Books, Arts & Manners

Radical Collective Gets a Satirical Corrective

Lauren Patten and Mike Faist in Days of Rage (Joan Marcus)
It’s sport to watch the Left be hoist on its own petard in the Off Broadway play Days of Rage.

It’s 1969, and the time is ripe to start the world anew. In a fleabag house in upstate New York, three unwashed young middle-class dropouts with a Viet Cong flag hanging in their living room have formed a collective that is finally going to smash the capitalist, racist war state and usher in a profit-rejecting, all-sharing, free-love paradise. It’s a pity that the collective can’t seem to do anything about those dirty dishes piling up in the sink, though. And too bad that two friends of theirs seem to have blown themselves up trying to rob a bank.

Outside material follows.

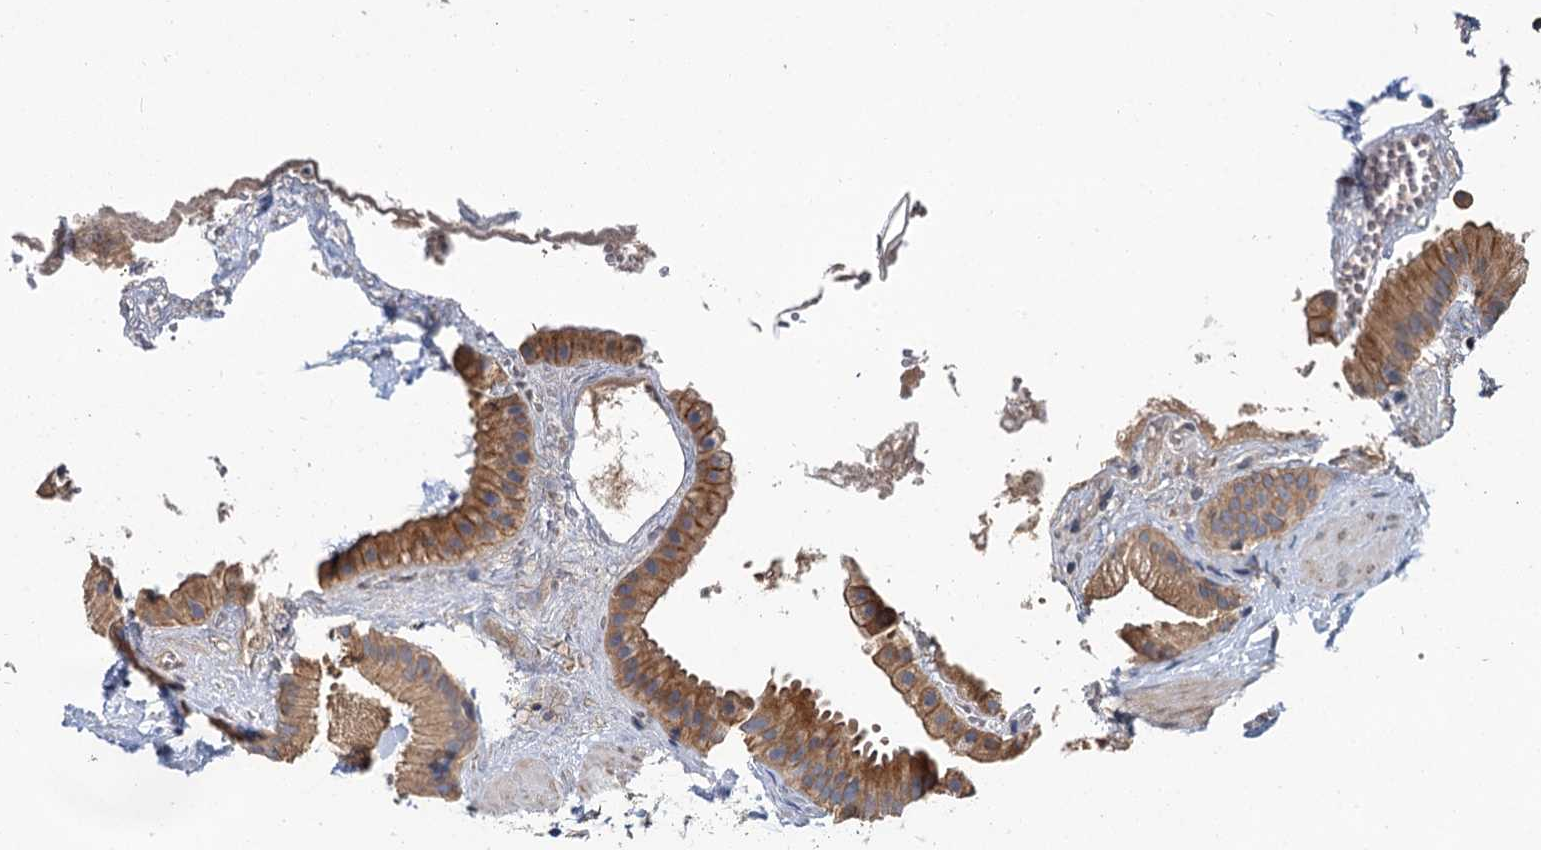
{"staining": {"intensity": "moderate", "quantity": ">75%", "location": "cytoplasmic/membranous"}, "tissue": "gallbladder", "cell_type": "Glandular cells", "image_type": "normal", "snomed": [{"axis": "morphology", "description": "Normal tissue, NOS"}, {"axis": "topography", "description": "Gallbladder"}], "caption": "Immunohistochemical staining of benign gallbladder demonstrates >75% levels of moderate cytoplasmic/membranous protein staining in about >75% of glandular cells. Immunohistochemistry (ihc) stains the protein in brown and the nuclei are stained blue.", "gene": "ZNF324", "patient": {"sex": "male", "age": 55}}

It’s sport to watch the Left be hoist with its own petard in Days of Rage, an acutely observed Off Broadway play by Steven Levenson (at the Second Stage Theater’s Tony Kiser Theater in midtown Manhattan through November 25) that amounts to a satiric napalming of the hard Left. The play’s voice of reason, a mild-mannered black 22-year-old named Hal who works at Sears (denounced by the others for selling appliances from the nefarious General Electric), actually has a brother fighting in Vietnam but fails to see how blowing up banks is going to bring him home. Nor does he understand how it’s a great idea for Jenny (Lauren Patten), one of the three radicals in the collective whom he meets when she tries to shove pamphlets in his hand outside his workplace, to continue sleeping with her SDS roommate Spence (Mike Faist) while he’s also sleeping with the third member of their collective, Quinn (Odessa Young). Monogamy is square, we learn, because it’s all tied up with capitalist oppression, or something. Yet each of the three is simmering with sexual jealousy about the others’ hookups, even more so when a third girl, a brainless runaway named Peggy (Tavi Gevinson), moves in and also beds down with Spence. Ordinarily this particular collective is closed to outsiders, but Peggy has $2,000 of unexplained provenance in her suitcase and nobody else has figured out a way to make social agitation pay the rent.

Days of Rage has been sitting on the shelf for a few years but is being staged now, with tight direction by Trip Cullman, because Levenson (who wrote the book for the hit musical Dear Evan Hansen) has made a name for himself and because the play is suddenly if obliquely timely: It’s a sharply funny commentary on a period when young people are getting the socialist itch again, becoming increasingly marchy and shouty in the process. Ordinarily a play that promises to be urgently of the moment is rubbish that panders to the Left, but Days of Rage is a brisk rap on the knuckles to the Sandersistas muttering that “the system has failed” and it’s time to “take to the streets” because only “direct action,” not dreary bourgeois concepts such as voting, can possibly save us from the bad men.

I knew Days of Rage was interesting before I saw it, because Levenson’s counter-revolutionary satire earned him a stern rebuke from the New York Times, which complained that the play’s “young radicals who believe themselves to be fighting injustice are shown to be fools — and worse,” that it “seems to suggest that the entire antiwar movement, or at least its radical fringe, was an adolescent tantrum,” and that its Viet Cong–worshiping activists should be given credit for being “the ones who were willing to reopen the question of how America should function” before concluding that if such radicals were delusional they were a lot like President Trump. (“Foolish they may have been: paranoid, grandiose and rigid in their thinking. But who does that sound like today?”) A play that somehow managed to equate young Maoists with Trump would have been more to the Times’ taste.

It must be especially irritating to the latte leftists in the Times community that the revolutionaries in the play speak with horror of how the mission to smash capitalism has been sabotaged by the white working class, which seems to like its toasters and Buicks, and that the only reasonable person in the play is a black man who insists that neither he nor his brother, who voluntarily enlisted in the army out of a sense of duty, is oppressed by the American system. Of racism, he says, “I had no idea it was even a problem before I talked to” the radicals. When Jenny, self-flagellating, pleads to him that she is guilty of racism like everyone else, he drily replies, “Great!” Told that his brother is “a black man being used by the white man to kill the yellow man,” he says, “I’ll let him know.”

Crucially, Hal’s dismissal of the collective’s batty plan to save the world with “activism” is a product of his stable personality, which in turn is tied up with a secure family structure: In his early twenties, he still lives with his parents, but the other four all suffered devastating ruptures with their parents. Like many a revolutionary before them, they were empty vessels who filled themselves with absurd, inchoate disgust with how things work. As Hal is the only character who ever cracks a joke, the others accuse him of not taking things seriously. “I’d say it’s the opposite,” he replies. Those five words lay bare the essential nature of the bourgeois-bolshie mentality: It’s so disconnected from reality as to be farcical.